■ WHAT TO WORK ON:
Please copy each line below that contains the string "LIST".

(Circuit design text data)
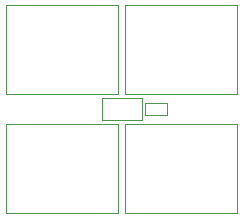
<source format=gbr>
%TF.GenerationSoftware,KiCad,Pcbnew,9.0.5-1.fc42*%
%TF.CreationDate,2025-12-03T04:04:07+01:00*%
%TF.ProjectId,Block-Switch-4,426c6f63-6b2d-4537-9769-7463682d342e,1*%
%TF.SameCoordinates,Original*%
%TF.FileFunction,Other,User*%
%FSLAX46Y46*%
G04 Gerber Fmt 4.6, Leading zero omitted, Abs format (unit mm)*
G04 Created by KiCad (PCBNEW 9.0.5-1.fc42) date 2025-12-03 04:04:07*
%MOMM*%
%LPD*%
G01*
G04 APERTURE LIST*
%ADD10C,0.050000*%
G04 APERTURE END LIST*
D10*
%TO.C,SW4*%
X139331300Y-104898190D02*
X139581300Y-104898190D01*
X139331300Y-105148190D02*
X139331300Y-104898190D01*
X139331300Y-112148190D02*
X139331300Y-105148190D01*
X139331300Y-112148190D02*
X139331300Y-112398190D01*
X139331300Y-112398190D02*
X139581300Y-112398190D01*
X139581300Y-104898190D02*
X148581300Y-104898190D01*
X148581300Y-104898190D02*
X148831300Y-104898190D01*
X148581300Y-112398190D02*
X139581300Y-112398190D01*
X148581300Y-112398190D02*
X148831300Y-112398190D01*
X148831300Y-104898190D02*
X148831300Y-105148190D01*
X148831300Y-105148190D02*
X148831300Y-112148190D01*
X148831300Y-112398190D02*
X148831300Y-112148190D01*
%TO.C,SW3*%
X129298700Y-104898190D02*
X129548700Y-104898190D01*
X129298700Y-105148190D02*
X129298700Y-104898190D01*
X129298700Y-112148190D02*
X129298700Y-105148190D01*
X129298700Y-112148190D02*
X129298700Y-112398190D01*
X129298700Y-112398190D02*
X129548700Y-112398190D01*
X129548700Y-104898190D02*
X138548700Y-104898190D01*
X138548700Y-104898190D02*
X138798700Y-104898190D01*
X138548700Y-112398190D02*
X129548700Y-112398190D01*
X138548700Y-112398190D02*
X138798700Y-112398190D01*
X138798700Y-104898190D02*
X138798700Y-105148190D01*
X138798700Y-105148190D02*
X138798700Y-112148190D01*
X138798700Y-112398190D02*
X138798700Y-112148190D01*
%TO.C,D1*%
X137405000Y-112715000D02*
X140765000Y-112715000D01*
X137405000Y-114615000D02*
X137405000Y-112715000D01*
X140765000Y-112715000D02*
X140765000Y-114615000D01*
X140765000Y-114615000D02*
X137405000Y-114615000D01*
%TO.C,SW2*%
X139331300Y-114931810D02*
X139581300Y-114931810D01*
X139331300Y-115181810D02*
X139331300Y-114931810D01*
X139331300Y-122181810D02*
X139331300Y-115181810D01*
X139331300Y-122181810D02*
X139331300Y-122431810D01*
X139331300Y-122431810D02*
X139581300Y-122431810D01*
X139581300Y-114931810D02*
X148581300Y-114931810D01*
X148581300Y-114931810D02*
X148831300Y-114931810D01*
X148581300Y-122431810D02*
X139581300Y-122431810D01*
X148581300Y-122431810D02*
X148831300Y-122431810D01*
X148831300Y-114931810D02*
X148831300Y-115181810D01*
X148831300Y-115181810D02*
X148831300Y-122181810D01*
X148831300Y-122431810D02*
X148831300Y-122181810D01*
%TO.C,R5*%
X142914000Y-113195000D02*
X142914000Y-114135000D01*
X141054000Y-113195000D02*
X142914000Y-113195000D01*
X142914000Y-114135000D02*
X141054000Y-114135000D01*
X141054000Y-114135000D02*
X141054000Y-113195000D01*
%TO.C,SW1*%
X129298700Y-114931810D02*
X129548700Y-114931810D01*
X129298700Y-115181810D02*
X129298700Y-114931810D01*
X129298700Y-122181810D02*
X129298700Y-115181810D01*
X129298700Y-122181810D02*
X129298700Y-122431810D01*
X129298700Y-122431810D02*
X129548700Y-122431810D01*
X129548700Y-114931810D02*
X138548700Y-114931810D01*
X138548700Y-114931810D02*
X138798700Y-114931810D01*
X138548700Y-122431810D02*
X129548700Y-122431810D01*
X138548700Y-122431810D02*
X138798700Y-122431810D01*
X138798700Y-114931810D02*
X138798700Y-115181810D01*
X138798700Y-115181810D02*
X138798700Y-122181810D01*
X138798700Y-122431810D02*
X138798700Y-122181810D01*
%TD*%
M02*

</source>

■ EXERCISE RESULT:
G04 APERTURE LIST*
G04 APERTURE END LIST*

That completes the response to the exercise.